Initial Negative Critical Reception

“You look at the audience and they think you’re from Mars” -Johnny Ramone (Green).

Despite the Ramones finding great success in the punk rock niche, it took longer for the larger public to warm up to their music. Like a number of their tracks, “Sheena Is a Punk Rocker” found more success on the UK charts (making it into the Top 40 there vs. #81 on the US’s Billboard Hot 100) despite the band embodying what journalist Jim Green described as “a primo ultra-American essence of teenbeat” in his 1979 interview with the band (Green).

Why weren’t the Ramones popular in the US?

Some of the Ramones’s efforts to increase their profile only hurt them more. For example, they opened for bands with solid adult fanbases such as Toto and Black Sabbath in rural areas with basically nonexistent punk scenes (Green). Because of this, many people who saw them live as an opening act began to treat them as a joke, gaining them a level of notoriety with American rock fans. According to Green’s interview, the Ramones internalized the jeers of these crowds. In response to the disapproval of adult “couples on dates” that made fun of their opening performances, the Ramones identified increasingly with misunderstood teenagers (Green).

When opening for rock acts such as Black Sabbath, The Ramones encountered unwelcoming rock fans with a distaste for punk. These rockers, holding up a shirt saying “KILL A PUNK FOR ROCK & ROLL,” are a perfect example (Mayobat).

As Jim Green described in his article, radio play defined a good deal of artists’ American success in the late 1970s (Green). The negative impressions that the Ramones made on rock fans spread to radio programmers, who Green noted in 1979 “still toss each new Ramones record in the garbage can” (Green). At that point, the band had released five records with especially catchy singles in hopes of making it on air, “Sheena Is a Punk Rocker” being one of those singles.

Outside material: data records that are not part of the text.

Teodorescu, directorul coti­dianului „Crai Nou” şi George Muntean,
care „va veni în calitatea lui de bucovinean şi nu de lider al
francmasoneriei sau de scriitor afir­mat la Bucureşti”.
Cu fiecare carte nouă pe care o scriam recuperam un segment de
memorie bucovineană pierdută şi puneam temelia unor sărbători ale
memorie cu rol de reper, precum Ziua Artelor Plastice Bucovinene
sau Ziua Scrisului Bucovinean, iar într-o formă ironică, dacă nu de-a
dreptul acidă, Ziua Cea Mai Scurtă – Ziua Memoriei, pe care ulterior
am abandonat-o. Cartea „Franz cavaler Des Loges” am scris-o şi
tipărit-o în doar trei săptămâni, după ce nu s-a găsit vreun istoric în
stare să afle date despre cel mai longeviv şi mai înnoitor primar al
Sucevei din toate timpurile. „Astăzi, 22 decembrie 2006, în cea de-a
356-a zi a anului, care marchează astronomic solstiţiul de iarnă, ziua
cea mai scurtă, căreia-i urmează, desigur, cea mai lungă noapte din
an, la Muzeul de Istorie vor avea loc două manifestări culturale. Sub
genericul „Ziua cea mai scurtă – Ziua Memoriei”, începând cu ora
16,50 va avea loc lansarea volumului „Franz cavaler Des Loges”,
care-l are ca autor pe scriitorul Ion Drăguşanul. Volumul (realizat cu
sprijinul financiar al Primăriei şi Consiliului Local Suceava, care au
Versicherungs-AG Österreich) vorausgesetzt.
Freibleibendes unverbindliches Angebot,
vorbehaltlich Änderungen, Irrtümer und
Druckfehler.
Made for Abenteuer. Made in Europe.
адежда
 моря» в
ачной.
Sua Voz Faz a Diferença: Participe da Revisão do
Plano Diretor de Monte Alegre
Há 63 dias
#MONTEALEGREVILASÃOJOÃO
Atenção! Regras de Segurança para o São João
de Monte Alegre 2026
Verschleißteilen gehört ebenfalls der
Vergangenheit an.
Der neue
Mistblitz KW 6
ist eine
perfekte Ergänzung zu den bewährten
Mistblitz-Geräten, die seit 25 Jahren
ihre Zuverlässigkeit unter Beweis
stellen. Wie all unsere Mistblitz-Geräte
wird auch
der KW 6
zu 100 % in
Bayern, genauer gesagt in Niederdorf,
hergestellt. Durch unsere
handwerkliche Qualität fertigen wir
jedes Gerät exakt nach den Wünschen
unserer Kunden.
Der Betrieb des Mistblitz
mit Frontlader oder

What did this mean to The Ramones?

Lying in Green’s illustration is a key piece of the argument: the Ramones catered to American youth. The lyrics of “Sheena Is a Punk Rocker” highlight this distinction: the ideal punk, Sheena, runs off to join the New York scene because “New York City really has it all.” Their strong desire to ‘make it big’ with teens in their own country made their low airplay and negative reputation in music journalism all the more damning, as teenagers not already in urban punk scenes couldn’t hear the Ramones’s music if they weren’t on the airwaves or celebrated in magazines. The Ramones later sought to reach teenage audiences through appearing in the film Rock ‘n’ Roll High School, hoping that their roles in it would show teenage audiences the Ramones were on their side (Green).